Big data is an exciting idea, but I find little agreement about what the phrase means in concrete terms, and how to make use of it. Could big data be the next nanotech, a field that was hyped enormously in the last decade but produced disappointing practical value? (I concluded that nanotech is basically the 21st century name for the mature science of chemistry.) Or is big data more like the PC or the smartphone, platform technologies that unlocked huge user value and a stream of valuable innovations?
First, what does big data mean? Here’s my try at a definition. “Big data” is a set of technologies that enable collection and analysis of very large data sets that yields valuable results, commercially or otherwise.
Web search was an early big data breakthrough. Various search providers, Google most successfully, developed techniques for building an index of a large fraction of the web (web crawlers), for rapidly and efficiently searching that index (the then-new Map/Reduce database plus Google’s massively parallel commodity server architecture), and for producing valuable results (the Page/Brin algorithm). And, Google found a way to monetize its service: search advertising, an idea it borrowed from another web company (Overture) and built into a titanic business.

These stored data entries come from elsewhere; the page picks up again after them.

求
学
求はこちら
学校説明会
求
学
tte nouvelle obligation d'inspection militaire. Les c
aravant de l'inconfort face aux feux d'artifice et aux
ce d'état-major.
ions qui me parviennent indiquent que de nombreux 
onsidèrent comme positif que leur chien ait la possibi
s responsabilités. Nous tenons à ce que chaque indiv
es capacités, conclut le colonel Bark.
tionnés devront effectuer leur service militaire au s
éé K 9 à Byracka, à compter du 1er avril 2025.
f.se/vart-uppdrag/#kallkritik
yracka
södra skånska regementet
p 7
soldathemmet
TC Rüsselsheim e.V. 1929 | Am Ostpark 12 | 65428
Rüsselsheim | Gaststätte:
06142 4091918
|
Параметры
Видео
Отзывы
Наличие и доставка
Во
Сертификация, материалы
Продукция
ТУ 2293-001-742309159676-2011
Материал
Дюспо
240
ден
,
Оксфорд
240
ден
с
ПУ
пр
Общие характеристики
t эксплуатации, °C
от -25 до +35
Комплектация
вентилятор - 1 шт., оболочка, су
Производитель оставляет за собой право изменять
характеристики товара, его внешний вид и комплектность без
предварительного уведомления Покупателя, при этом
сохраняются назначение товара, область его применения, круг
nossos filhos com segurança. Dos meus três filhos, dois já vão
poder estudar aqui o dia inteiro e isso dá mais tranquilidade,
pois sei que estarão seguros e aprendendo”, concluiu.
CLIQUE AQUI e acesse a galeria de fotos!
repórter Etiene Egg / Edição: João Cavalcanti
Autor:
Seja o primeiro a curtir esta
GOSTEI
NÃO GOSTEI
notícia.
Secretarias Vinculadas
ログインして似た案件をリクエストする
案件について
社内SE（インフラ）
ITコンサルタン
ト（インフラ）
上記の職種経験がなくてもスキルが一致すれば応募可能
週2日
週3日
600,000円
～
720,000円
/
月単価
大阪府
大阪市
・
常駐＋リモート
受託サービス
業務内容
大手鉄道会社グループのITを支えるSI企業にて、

Collecting massive amounts of data and analyzing it is a pillar of Google’s business strategy: generally the objective is to learn more about users to be be able to present ads that have a high probability of leading to a purchase (which creates demand for the ads). Gmail, for example, is a feature rich service that Google provides for free to consumers. The value for Google is the data it collects about users by analyzing their email traffic. (Recall the web businesses saying: “If you don’t see the business model, then you are the product.”) Google Voice has the same strategic rationale.
One of the hard problems in building a big dataset is accessing data from diverse sources and rendering it in a form that computers can analyze. Palantir, a heavily funded start-up, has built its business on ability to make diverse datasets analyzable by computers. It’s major customers are commonly believed to be the “three letter agencies” of the U.S. defense community. Rhiza, a CMU spin-out in Pittsburgh, is doing something similar for commercial purposes: tapping into diverse public and commercial databases to provide advertisers deep and granular information on which half of their advertising spend is wasted (i.e.: “I know half my advertising spend is wasted, but I don’t know which half!”).
Google has pioneered other big data technologies, e.g.: Google translations. “Machine learning” technology analyzes massive amounts of text that have been translated by humans. The computer “learns” to recognize patterns of correspondence between text in one language and another, e.g., the phrase in French “il faut frapper tant que le fer est chaud” is usually rendered as “you have to strike while the iron is hot” in English (the same saying, but not a word-for-word translation).
A key potential of big data technology is finding valuable needles in large haystacks. A small amount of “signal” (valuable information) is often buried in a large amount of noise (random, irrelevant information). At first the signal is hard to discern; it looks just like the noise. But, if you can analyze enough data, the random noise remains random, and the signal will identify itself by revealing a consistent pattern. Google has used this technique to provide early warning of flu epidemics by spotting searches related to flu that rise above the normal background noise.
Detecting consistent patterns in large datasets also enables predictions. In the 1990s the major airlines learned to analyze traffic data to predict how many seats in each fare class on each flight would be sold; insiders tell me they usually know this with confidence two weeks in advance. Airlines use this information to change pricing and make special offers, with the objective (in the industry argot) of “putting a butt in every seat”. This “yield management” technology has helped U.S. airlines raise their average “load factor” (the percentage of seats occupied by paying passengers) from ~65% in the 1970s to 80%-85% in recent years (more). More recently Amazon and Netflix have analyzed their large customer behavior datasets to help predict what products or videos customers are likely to want. This results in suggestions (“You might like this product or video.”) that have proven quite effective.
A final example is using data science to stitch together partial datasets and make reliable predictions of what the missing data is. This technique is being used by several companies to move the basis consumer market research from those annoying dinner hour phone calls (which are tolerated less and less by digital natives) to the web. The challenge with web based research is the brief encounters that typically occur on the web: you can only ask a few questions. But, using tracking cookies and data science, these brief encounters can be stitched together into a large and deeply profiled “virtual panel” that produces reliable results. Practitioners here includes CivicScience* and, you guessed, Google.
It does not take much of a data scientist to notice Google provides many of my examples. That should not be a surprise. Many talk about big data, but Google has gone much further than any company I can think of to capitalize on it in the commercial world, and the NSA probably holds a similar position in the non-commercial world (but they would have to shoot me if I published those examples, or even knew any details).
Will “big data” turn out to be another empty buzzword, the 21st century name for the mature science of statistics? I think not. Moore’s law, cheap storage, the cloud, digital lifestyle, voice recognition, and advances in data science have converged to create a powerful new platform. The trail has been blazed and many companies are working on applications of big data. Great value has been delivered already, and I expect a great deal more.
*New Atlantic Ventures, a venture fund in which I am a partner, is an investor in CivicScience.